# WHAT THE TASK ASKS
Set down the records exactly as they stand, except for any pictures, which you should omit.

--- DATA TO EXAMINE ---

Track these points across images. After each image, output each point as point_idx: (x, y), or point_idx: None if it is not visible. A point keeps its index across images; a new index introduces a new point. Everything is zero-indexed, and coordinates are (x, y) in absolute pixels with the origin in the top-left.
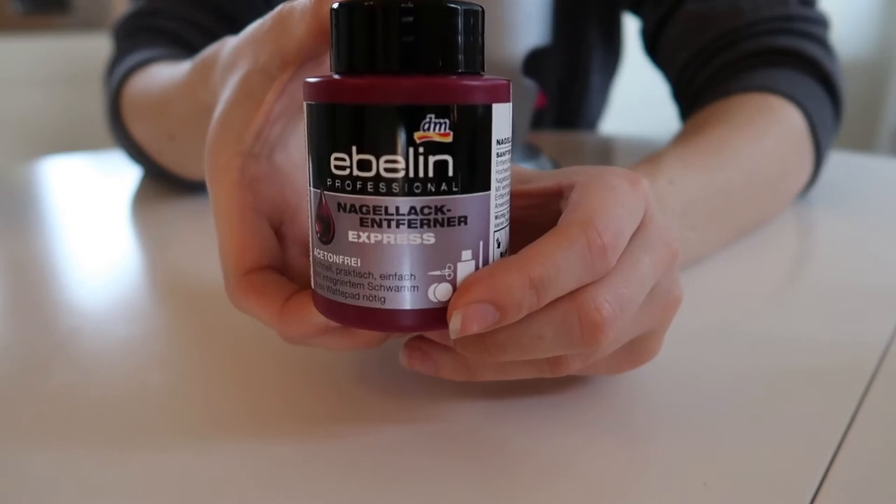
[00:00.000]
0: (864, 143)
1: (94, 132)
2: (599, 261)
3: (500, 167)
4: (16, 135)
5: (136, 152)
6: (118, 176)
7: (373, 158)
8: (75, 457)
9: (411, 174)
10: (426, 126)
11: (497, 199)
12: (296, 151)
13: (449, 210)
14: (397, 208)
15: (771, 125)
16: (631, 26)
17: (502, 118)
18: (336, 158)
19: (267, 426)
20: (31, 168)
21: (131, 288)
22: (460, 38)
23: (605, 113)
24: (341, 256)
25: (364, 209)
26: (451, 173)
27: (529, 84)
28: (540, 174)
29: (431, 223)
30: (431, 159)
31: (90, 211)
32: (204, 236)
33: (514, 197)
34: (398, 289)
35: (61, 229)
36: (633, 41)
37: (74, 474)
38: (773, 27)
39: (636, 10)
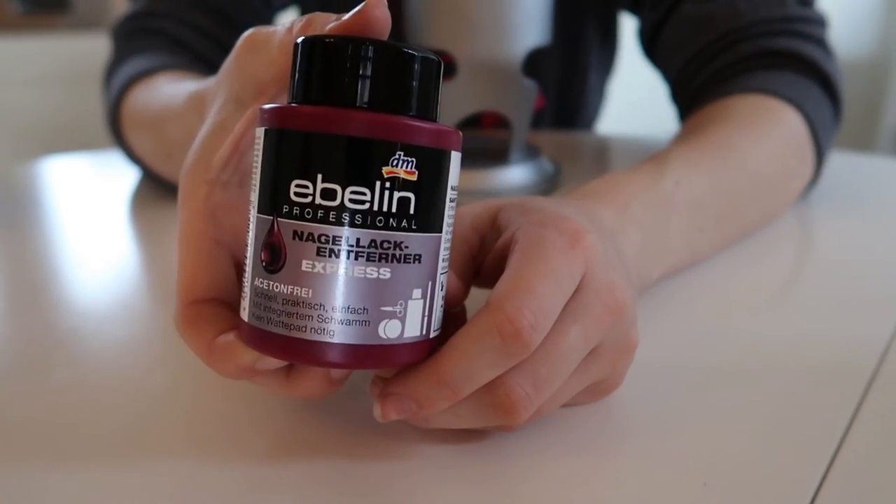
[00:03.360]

---

# SOLUTION TO THE EXERCISE
Track these points across images. After each image, output each point as point_idx: (x, y), or point_idx: None if it is not visible. A point keeps its index across images; a new index introduces a new point. Everything is zero-indexed, and coordinates are (x, y) in absolute pixels with the origin in the top-left.
[00:00.000]
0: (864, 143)
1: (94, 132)
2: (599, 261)
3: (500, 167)
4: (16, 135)
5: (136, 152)
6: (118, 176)
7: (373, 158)
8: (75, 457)
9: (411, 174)
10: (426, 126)
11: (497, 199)
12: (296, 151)
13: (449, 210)
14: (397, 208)
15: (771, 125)
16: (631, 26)
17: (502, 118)
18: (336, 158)
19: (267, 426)
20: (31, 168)
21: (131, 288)
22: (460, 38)
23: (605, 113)
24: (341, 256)
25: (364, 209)
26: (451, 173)
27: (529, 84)
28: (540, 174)
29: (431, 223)
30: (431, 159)
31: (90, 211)
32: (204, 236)
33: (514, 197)
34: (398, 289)
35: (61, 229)
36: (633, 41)
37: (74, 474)
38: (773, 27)
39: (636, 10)
[00:03.360]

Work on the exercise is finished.